Measuring device readout records

┄┄┄┄┄┄┄┄┄┄┄┄┄┄┄┄┄┄┄┄

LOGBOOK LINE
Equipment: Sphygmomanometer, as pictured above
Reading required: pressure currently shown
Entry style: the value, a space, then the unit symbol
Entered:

┄┄┄┄┄┄┄┄┄┄┄┄┄┄┄┄┄┄┄┄

- **Prompt**: Reproduce the records above line for line, with no changes.

- **Result below**:
LOGBOOK LINE
Equipment: Sphygmomanometer, as pictured above
Reading required: pressure currently shown
Entry style: the value, a space, then the unit symbol
Entered:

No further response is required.